The term ‘freedom of expression’ is bandied about so much that we often forget that it is not a political slogan, often abused by various politicians at rallies or in parliament to harass their opponents. It is also used to stifle thoughts or words that do not fit the ‘ultra-right’ platforms that have been normalised in the leading Western countries. Radicalism is no longer the purview of ‘others’.
As a writer living in the English-speaking Caribbean island country of Antigua and Barbuda, I am not immune to the shackling of voices—it took a Privy Council decision in the 1990s to allow for the opening up of our media and the emergence of an ‘independent’ press, because of political broadsheets favouring one side more than the other, with glaring headlines and short stories to suit a population that has been told that they ‘are not a reading public’ (attributed to the country’s father of the nation). One very popular media house coined the phrase ‘Talk as me like’, and the people haven’t stopped talking about what they think, hear or feel.
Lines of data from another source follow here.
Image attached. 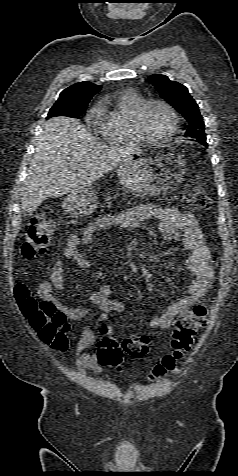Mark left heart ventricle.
I'll return each instance as SVG.
<instances>
[{
    "mask_svg": "<svg viewBox=\"0 0 238 476\" xmlns=\"http://www.w3.org/2000/svg\"><path fill=\"white\" fill-rule=\"evenodd\" d=\"M143 123L149 135L159 138L169 131L172 120L163 106L154 104L147 108Z\"/></svg>",
    "mask_w": 238,
    "mask_h": 476,
    "instance_id": "b2bd125f",
    "label": "left heart ventricle"
}]
</instances>
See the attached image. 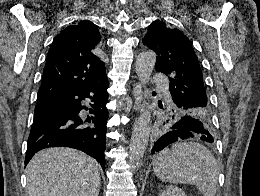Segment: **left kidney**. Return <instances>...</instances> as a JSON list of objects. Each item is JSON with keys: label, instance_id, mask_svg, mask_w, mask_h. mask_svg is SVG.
Instances as JSON below:
<instances>
[{"label": "left kidney", "instance_id": "obj_1", "mask_svg": "<svg viewBox=\"0 0 260 196\" xmlns=\"http://www.w3.org/2000/svg\"><path fill=\"white\" fill-rule=\"evenodd\" d=\"M161 196H186V194L177 186H167L165 192H161Z\"/></svg>", "mask_w": 260, "mask_h": 196}]
</instances>
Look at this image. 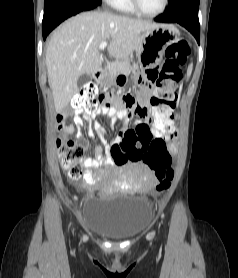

Sadly, this ‘freedom of expression’ does not come with responsibility and has led to social media spats.
The shackling of voices also includes the silence around issues of sexuality and gender—in this small space, we see and know people from the LGBTQIA+ community, yet this fact is treated as an open secret, and acknowledgement of the community is met with righteous indignation and homophobic slurs; we are African and independent or British, colonial and Christian, depending on the issue we wish to condone or condemn. Even those who parade as allies still propagate language and tropes that are far removed from the present day. We ignore that these issues are discussed amongst the young in safe spaces, and occasionally, they challenge us elders. There lies the hope that the coming generations will be more courageous and will stand in their full ‘freedom of expression’—challenging, listening, discussing what it truly means to be an independent country in the 21st century.
The writers featured in this edition of adda live far apart, yet they share with us the uniqueness of their voices, without apology; stories that unite us as they share the common thread of owning their story. The beauty of storytelling is that it speaks to us as humans—people, no labels—as we all carry stories that we would like to share.
I am a child of immigrants from the then British West Indies, who went to the ‘mother country’ as a teenager with a five-year dream to settle. Many like me settled in homes where we were free to be West Indians—Antiguan homes behind painted front doors and hand-stitched lace curtains, changed every Easter and Christmas. We ate home food long before we learnt the term ‘soul food’—it took a bus journey and the arrival of the ‘Indian man shop’ for us to eat as we did. In our home, we were free to listen to old stories and new music—ska, blue beat, rock steady and American blues and soul with a little Elvis (my mother was free to love this white blues singer). We were free to be punished and churched in West Indian style.
But we were not free to question how we were treated or what we were taught outside our homes.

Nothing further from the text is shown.